Department of Automation, Xiamen University, China.
J Biomed Inform. 2021 Oct;122:103899. doi: 10.1016/j.jbi.2021.103899. Epub 2021 Sep 3.
Single-cell RNA sequencing (scRNA-seq) is fast becoming a powerful technology that revolutionizes biomedical studies related to development, immunology and cancer by providing genome-scale transcriptional profiles at unprecedented throughput and resolution. However, due to the low capture rate and frequent drop-out events in the sequencing process, scRNA-seq data suffer from extremely high sparsity and variability, challenging the data analysis. Here we proposed a novel method called scLINE for learning low dimensional representations of scRNA-seq data. scLINE is based on the network embedding model that jointly considers multiple gene-gene interaction networks, facilitating the incorporation of prior biological knowledge for signal extraction. We comprehensively evaluated scLINE on eight single-cell datasets. Results show that scLINE achieved comparable or higher performance than competing methods, including PCA, t-SNE and Isomap, in terms of internal validation metrics and clustering accuracy. The low dimensional representations learned by scLINE are effective for downstream single-cell analysis, such as visualization, clustering and cell typing. We have implemented scLINE as an easy-to-use R package, which can be incorporated in other existing scRNA-seq analysis pipelines or tools for data preprocessing.

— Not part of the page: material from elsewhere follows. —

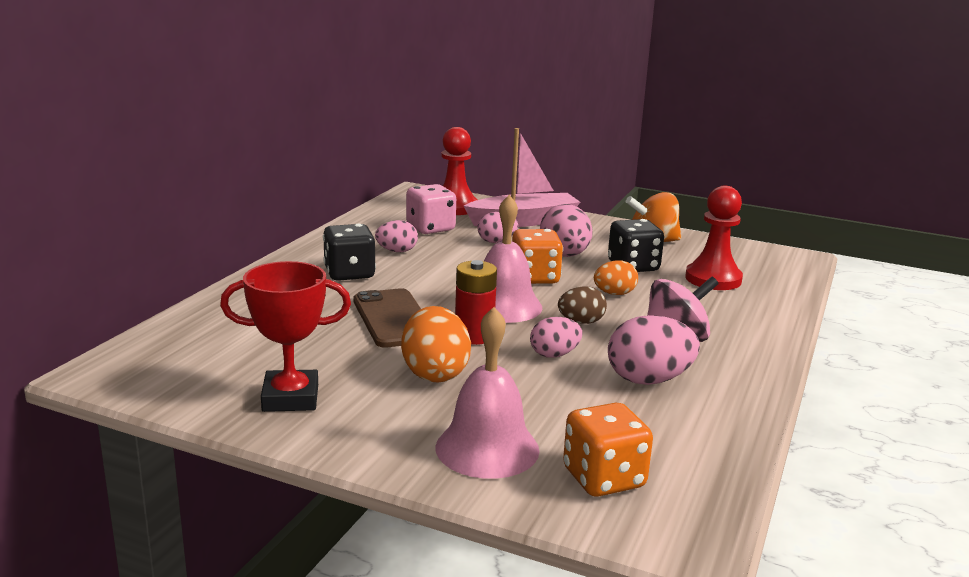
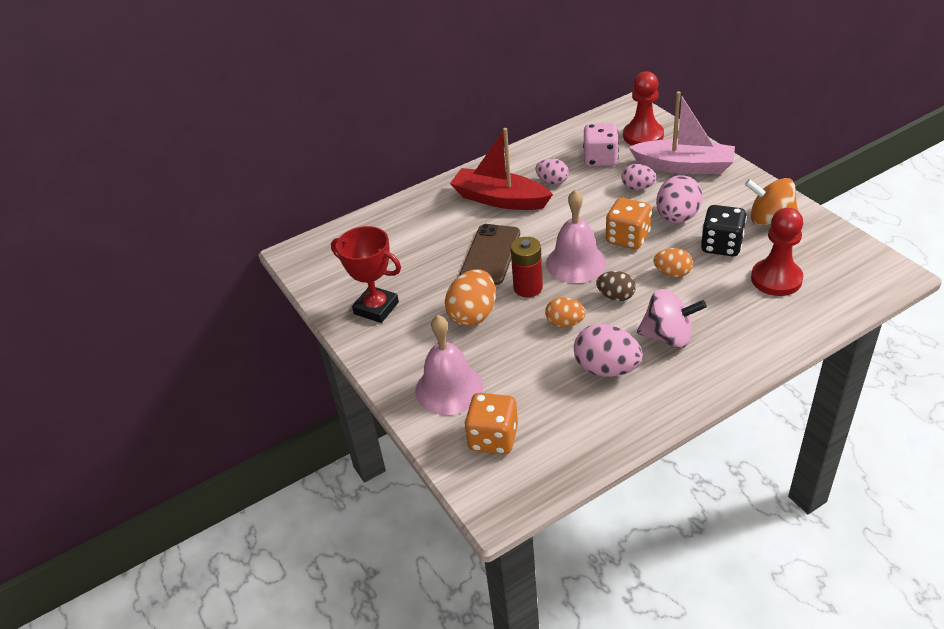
camera: 40 degrees right, 20 degrees up
black dice [323,224,376,281] -> red boat [450,128,553,210]
pink egg [530,317,583,358] -> orange egg [545,297,586,327]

单细胞 RNA 测序 (scRNA-seq) 正迅速成为一种强大的技术,通过提供前所未有的高通量和分辨率的基因组转录谱,彻底改变了与发育、免疫学和癌症相关的生物医学研究。然而,由于测序过程中的低捕获率和频繁的缺失事件,scRNA-seq 数据具有极高的稀疏性和可变性,这给数据分析带来了挑战。在这里,我们提出了一种名为 scLINE 的新方法,用于学习 scRNA-seq 数据的低维表示。scLINE 基于网络嵌入模型,该模型联合考虑了多个基因-基因相互作用网络,有助于提取信号,同时结合了先前的生物学知识。我们在八个单细胞数据集上全面评估了 scLINE。结果表明,scLINE 在内部验证指标和聚类准确性方面,与 PCA、t-SNE 和 Isomap 等竞争方法的性能相当或更高。scLINE 学习的低维表示对于下游单细胞分析(如可视化、聚类和细胞分型)非常有效。我们已经将 scLINE 实现为一个易于使用的 R 包,可集成到其他现有的 scRNA-seq 分析管道或工具中,用于数据预处理。